Harold Evensky discusses his thoughts on retirement planning in Part II of our conversation with the financial-planning guru.
Today's retirees and pre-retirees face multiple challenges, including still-shrunken principal values following the 2008-09 bear market and rock-bottom interest rates. Here are Harold Evensky's thoughts.
Question: There's a lot of concern about the prospect of higher interest rates and what that could mean for fixed-income portfolios. How are you thinking about that issue?
Answer: With a fair amount of concern. We do expect higher interest rates. Our concern is that they could peak in a very short period of time. In terms of fixed income, we invest in fixed income to preserve principal. We invest in equities to make money.
So we've always had a focus on preservation of principal in the fixed-income portion of our clients' portfolios. Our average standard in a normalized world is a credit quality of A and a duration exposure of about five years. Now, we ladder our portfolios, and even if we use funds we ladder by using funds of different duration exposures.
But for quite a few years we've been more defensive so that our average quality has been AA and our duration exposure has been around four years or so. And we've moved that down to about three and a half years. So that's the primary positioning in fixed income in anticipation of higher rates. Now, there's a cost, and we've been defensive for a fairly long time and given up some extra yield because we've stayed high quality and short term.
The other concern is if rates go a lot higher and they pick up quickly, that's also going to have a negative impact on the equity market, too. There's only so much you can do in terms of trying to predict the future. But that's the reason we're such big believers in diversification and so skeptical about any significant tactical strategies. If you're right with a tactical move, you look brilliant. But there's way too much risk. I would say there's a guarantee that the timing of some these brilliant tactical moves is going to be wrong.

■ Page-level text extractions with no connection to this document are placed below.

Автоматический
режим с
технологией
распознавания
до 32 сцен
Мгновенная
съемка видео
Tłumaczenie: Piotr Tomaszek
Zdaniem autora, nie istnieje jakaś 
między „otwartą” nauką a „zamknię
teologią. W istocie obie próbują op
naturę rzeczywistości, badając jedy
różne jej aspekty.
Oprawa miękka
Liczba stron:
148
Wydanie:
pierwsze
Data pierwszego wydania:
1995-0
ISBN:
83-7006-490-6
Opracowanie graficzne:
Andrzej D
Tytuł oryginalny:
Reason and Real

Question: What are your thoughts on bank-loan funds? I've been hearing from a lot of readers who are looking to them as insulation against rising interest rates, but it's hard to forget how badly some of them performed in the bear market.
Answer: It's something that we've looked at, and intellectually, bank-loan funds make sense. But given what's happened in the last few years, our lack of confidence in being able to understand or evaluate the underlying quality has made us very hesitant to go into any investments of that type.